Jakarta (Riaunews.com) – Keberadaan Pasal Penghinaan terhadap Presiden dan Wakil Presiden dalam Rancangan Kitab Undang-undang Hukum Pidana (R-KUHP) kembali diperdebatkan.
Dalam rapat dengan Komisi III DPR, Rabu kemarin (6/9/2021), Menteri Hukum dan HAM, Yasonna H. Laoly mengatakan, pasal tersebut perlu dimasukkan ke dalam RKUHP, agar demokrasi di Indonesia tidak sebebas-bebasnya, tidak terlalu liberal.

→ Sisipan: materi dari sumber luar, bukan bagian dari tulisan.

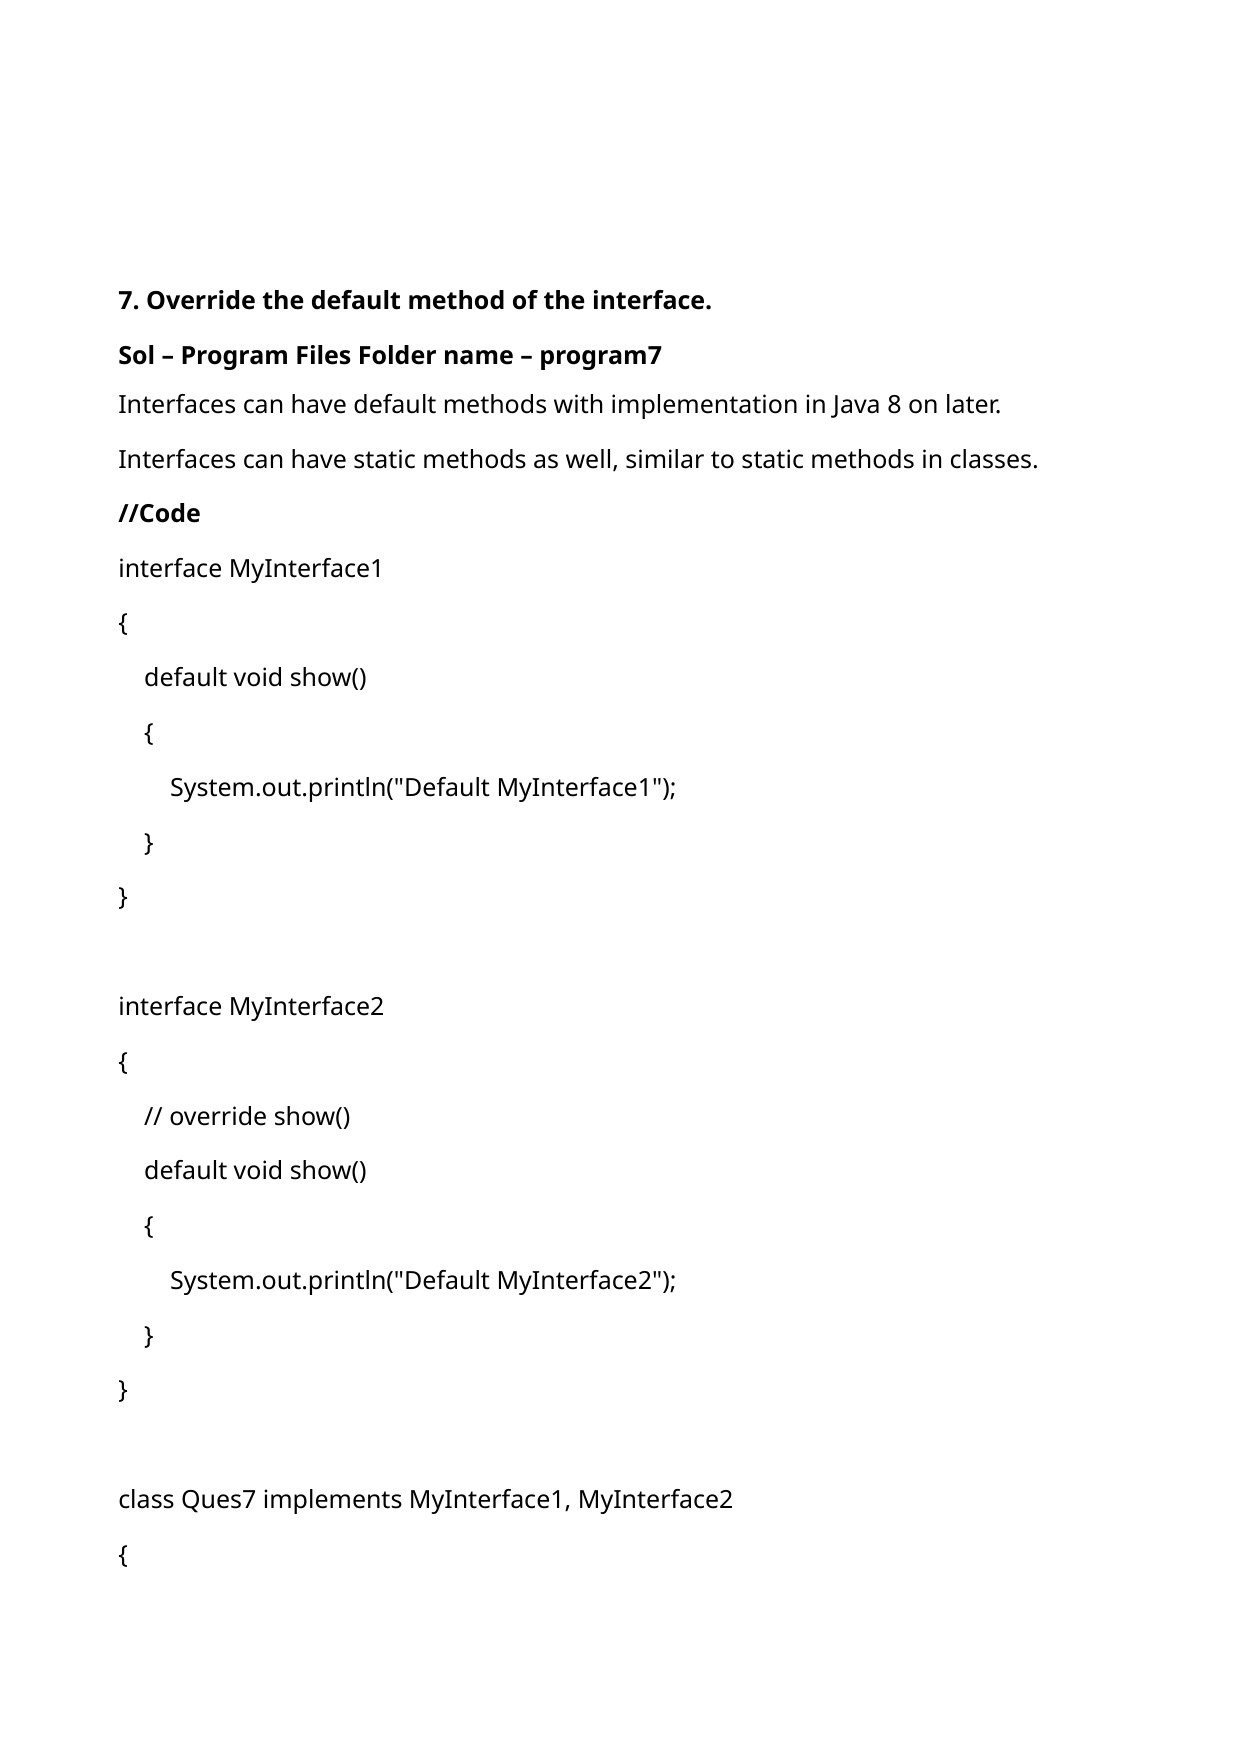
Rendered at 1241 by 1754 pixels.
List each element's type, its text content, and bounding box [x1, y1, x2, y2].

text // override show() [118, 1098, 1122, 1132]
text System.out.println("Default MyInterface2"); [118, 1263, 1122, 1297]
text default void show() [118, 660, 1122, 694]
text 7. Override the default method of the interface. [118, 282, 1122, 317]
text { [118, 1537, 1122, 1571]
text System.out.println("Default MyInterface1"); [118, 769, 1122, 803]
list Interfaces can have static methods as well, similar to static methods in classes. [118, 442, 1122, 476]
text } [118, 1317, 1122, 1351]
text default void show() [118, 1153, 1122, 1187]
text } [118, 1372, 1122, 1406]
text interface MyInterface2 [118, 989, 1122, 1023]
text { [118, 605, 1122, 639]
text Sol – Program Files Folder name – program7 [118, 337, 1122, 371]
text class Ques7 implements MyInterface1, MyInterface2 [118, 1482, 1122, 1516]
text } [118, 879, 1122, 913]
text Interfaces can have default methods with implementation in Java 8 on later. [118, 387, 1122, 421]
text interface MyInterface1 [118, 550, 1122, 584]
text { [118, 715, 1122, 749]
text } [118, 824, 1122, 858]
text { [118, 1208, 1122, 1242]
text //Code [118, 496, 1122, 529]
text { [118, 1043, 1122, 1077]
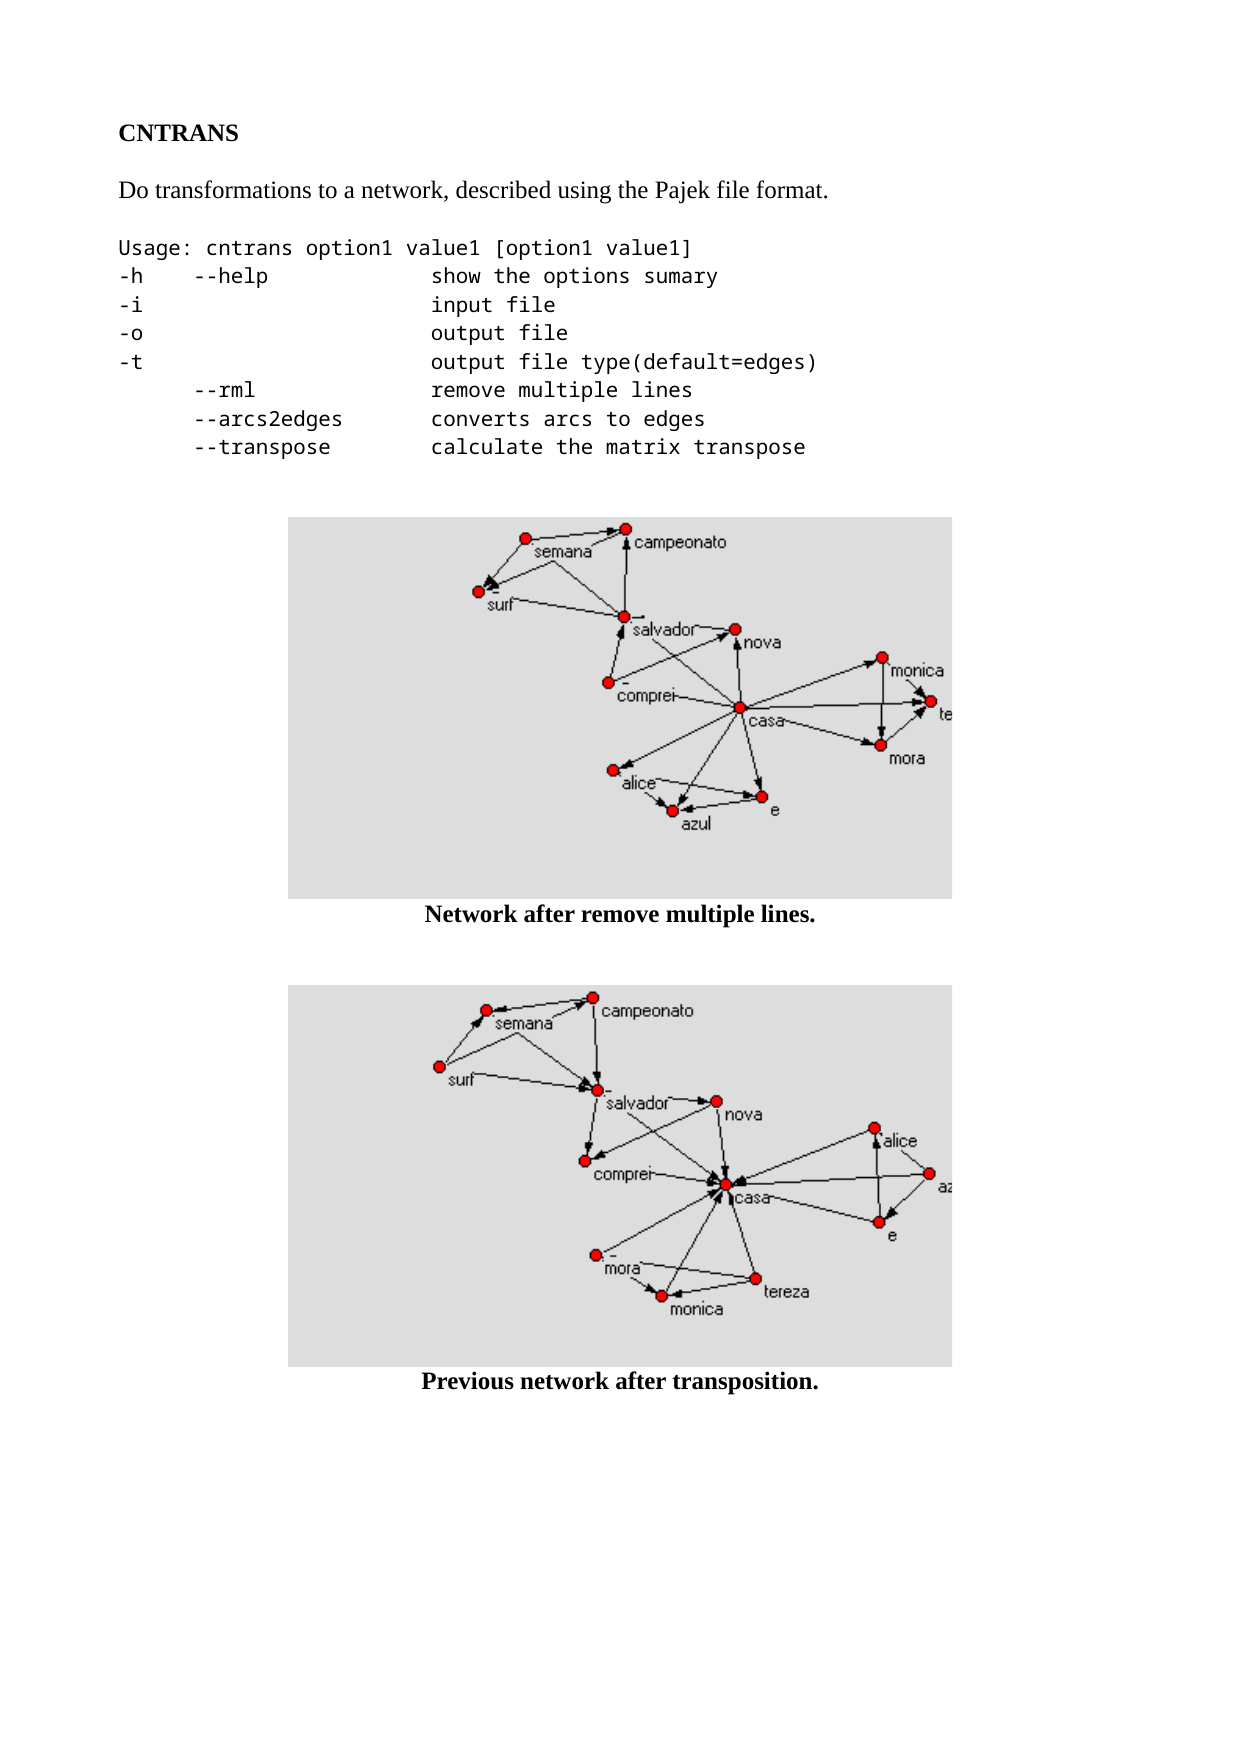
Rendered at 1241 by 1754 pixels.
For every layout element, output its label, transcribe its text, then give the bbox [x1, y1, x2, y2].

Namun, Yasonna memastikan, Pasal Penghinaan Presiden tidak mengurangi hak masyarakat untuk mengkritik kebijakan presiden dan pemerintah. Kritik apapun boleh, yang dilarang adalah menyerang harkat dan martabat.
Di tengah sikap pemerintah yang notabena Yasonna dan Presiden Joko Widodo adalah politisi PDI Perjuangan, di media sosial ramai dibicarakan sikap orang-orang PDIP yang bagai menjilat ludah sendiri karena pernah menolak Pasal Penghinaan Presiden.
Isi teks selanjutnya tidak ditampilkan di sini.